In today’s dynamic job market, the need to have a unique skill(s) cannot be emphasized enough. New work models are cropping up like freelancing, where employees don’t have to necessarily sit at a desk to work for an organization. Within many companies, teams are learning to be agiler, to work with distributed and remote workers, and adapt to the ever-changing market.
It’s unfortunate that in Africa, the education system has failed to follow suit with the changing work models. The system remains rigid and doesn’t encourage students to be creative. Consequently, when graduates get into the job market, they can hardly secure a placement given the stiff competition. The idea of becoming job-creators through different start-ups is also too alien to pursue. Given that individual efforts can only do much to change the school system, you have to be intentional about acquiring new skills outside of it.
Well, for those currently working, you shouldn’t get so comfortable in your jobs either. A recent research by the World Economic Forum shows that the Half-Life of a job-skill is about 5 years. This means that the skill you have right now will be half as valuable in the next five years.

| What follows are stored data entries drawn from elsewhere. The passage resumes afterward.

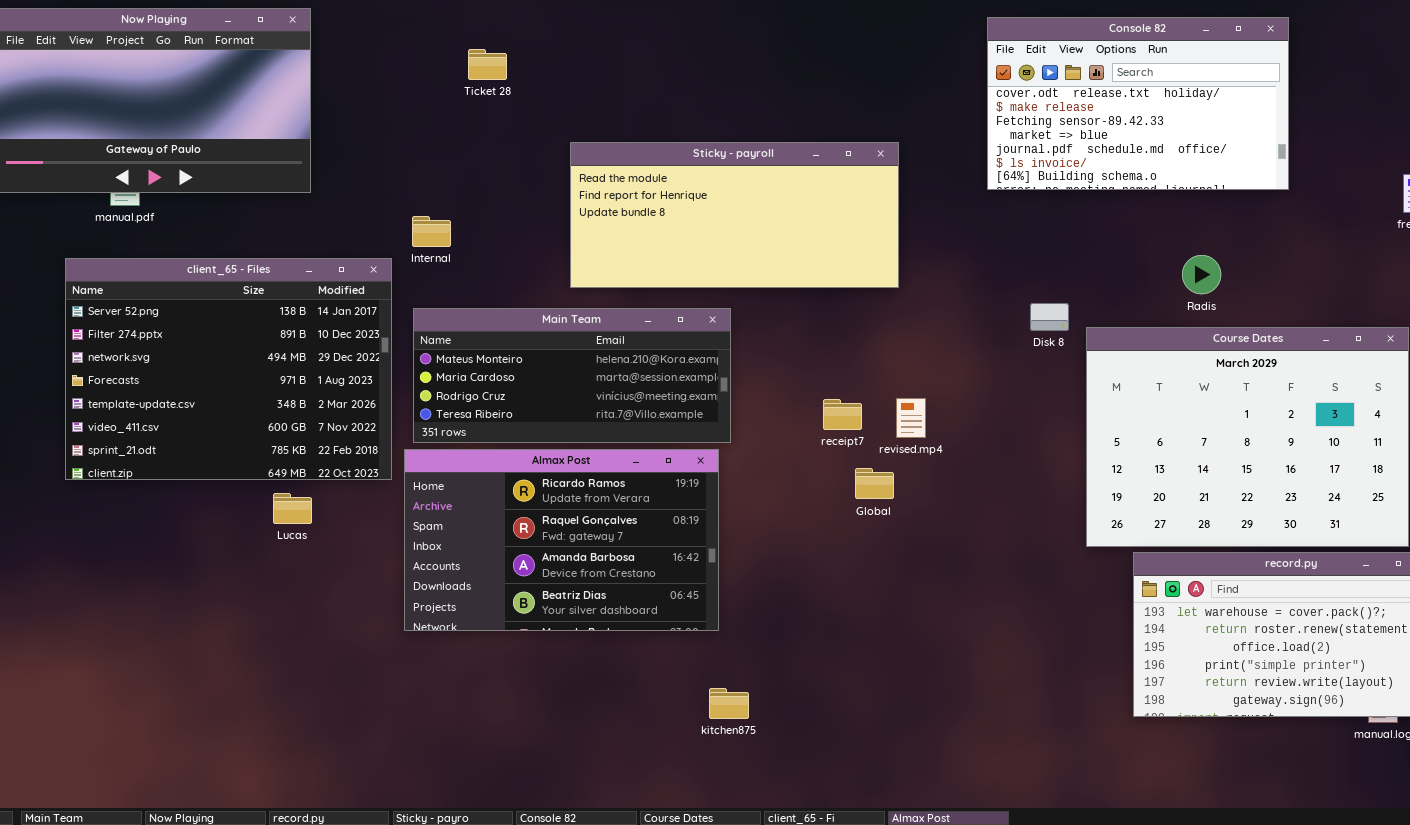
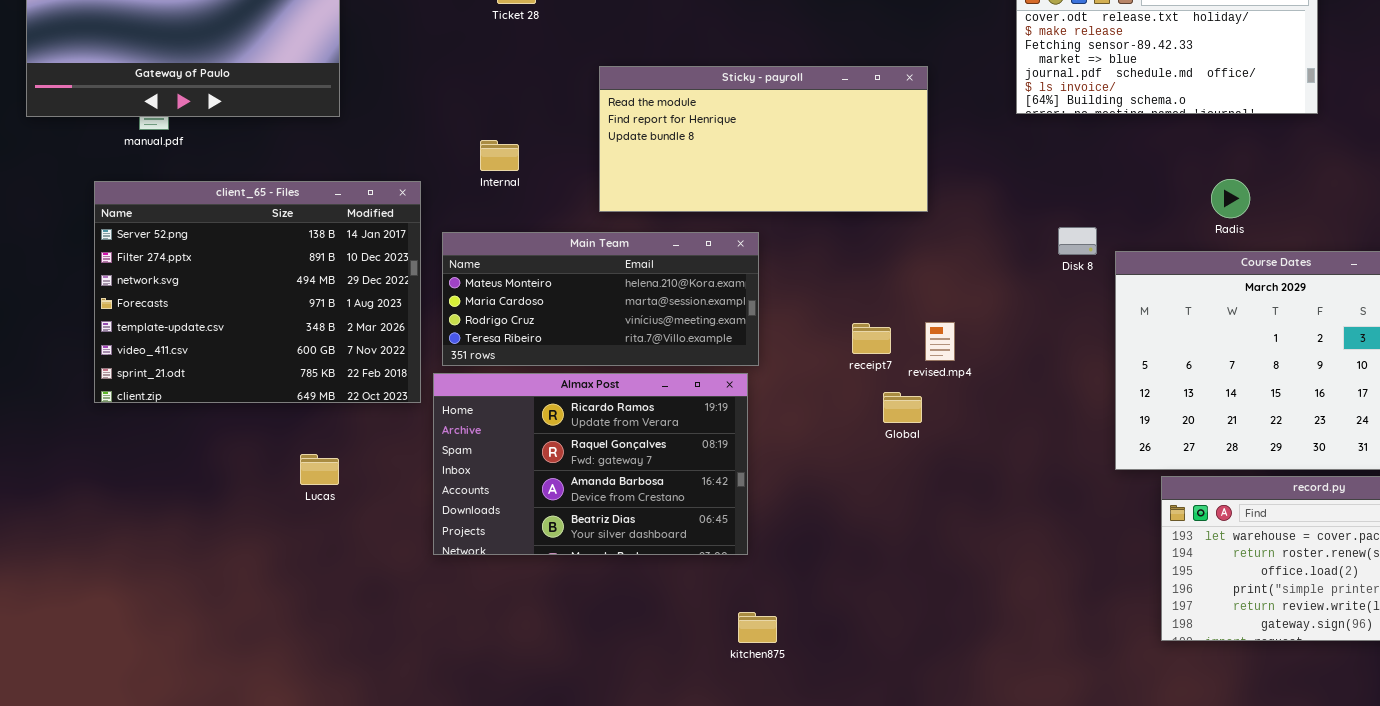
Internal: [412,216,451,247] -> [480,140,519,171], moved
Lucas: [273,493,312,524] -> [300,454,339,485], moved

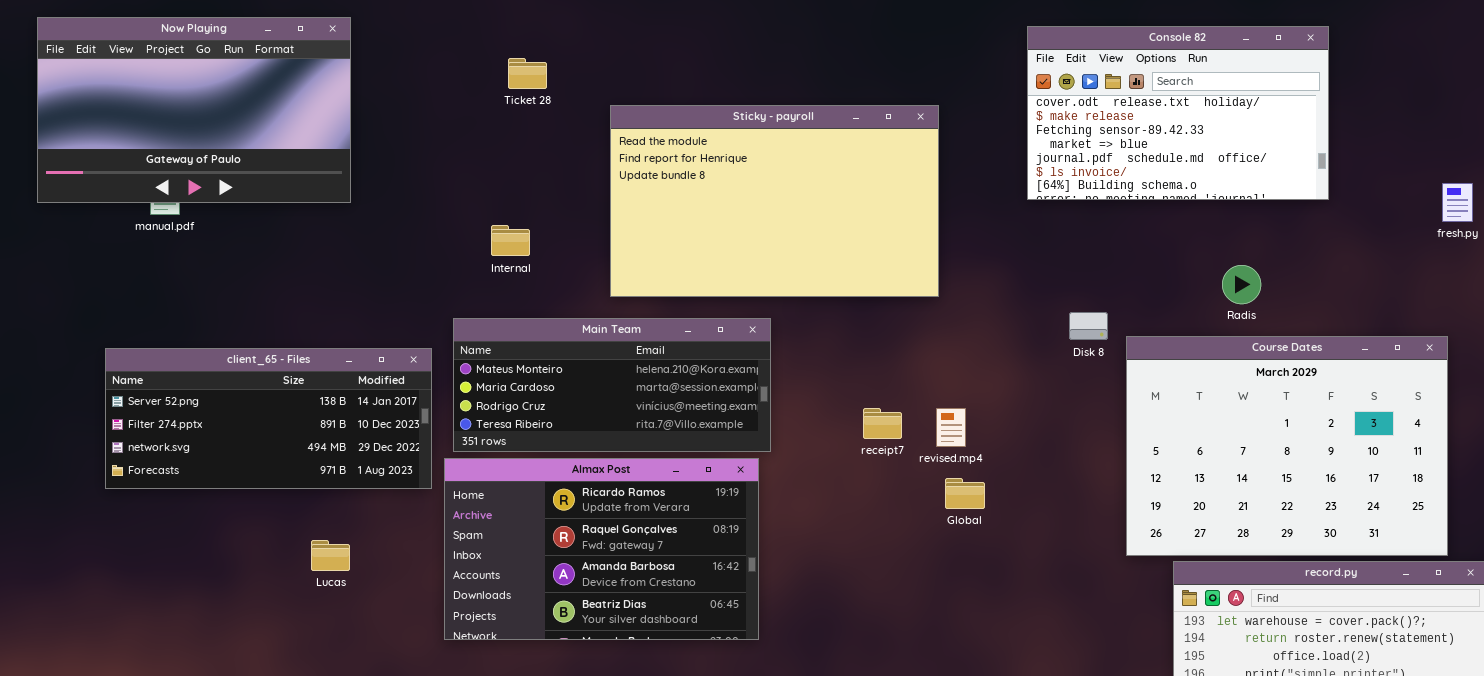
Sticky - payroll: [599,66,928,212] -> [610,105,939,297], resized
client_65 - Files: [94,181,421,403] -> [105,348,432,489], resized
Global: [883,392,922,423] -> [945,478,985,509], moved

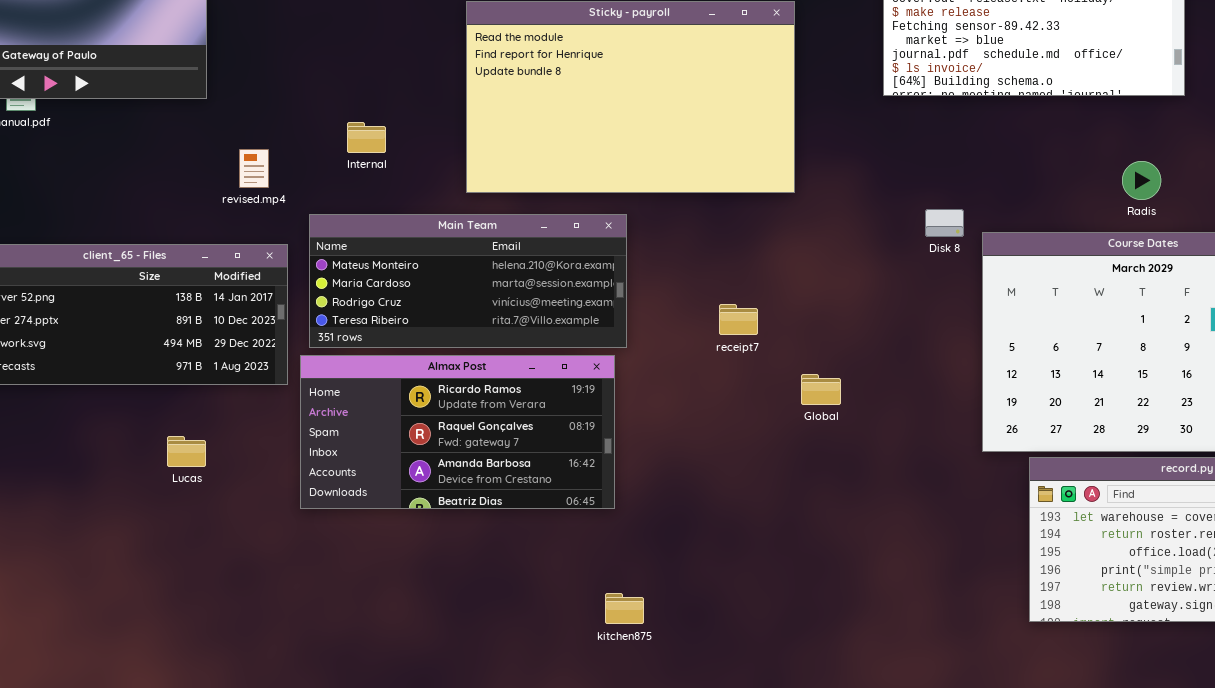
Radis: [1222,265,1261,304] -> [1122,161,1161,200], moved
revised.mp4: [936,408,966,447] -> [239,149,269,188], moved
Almax Post: [444,458,759,640] -> [300,355,615,509], resized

So, it’s important to keep re-skilling yourself as you prepare for the future market.
The first step is to ask yourself these questions:
1. What unique skills do I have? 2. Are those skills relevant to the job market today? 3. What skills will be in demand five years from now?
Based on your response to the above questions, start making deliberate efforts to skill and re-skill yourself. Make good use of the resources you have now so that you can improve your marketability in the years to come.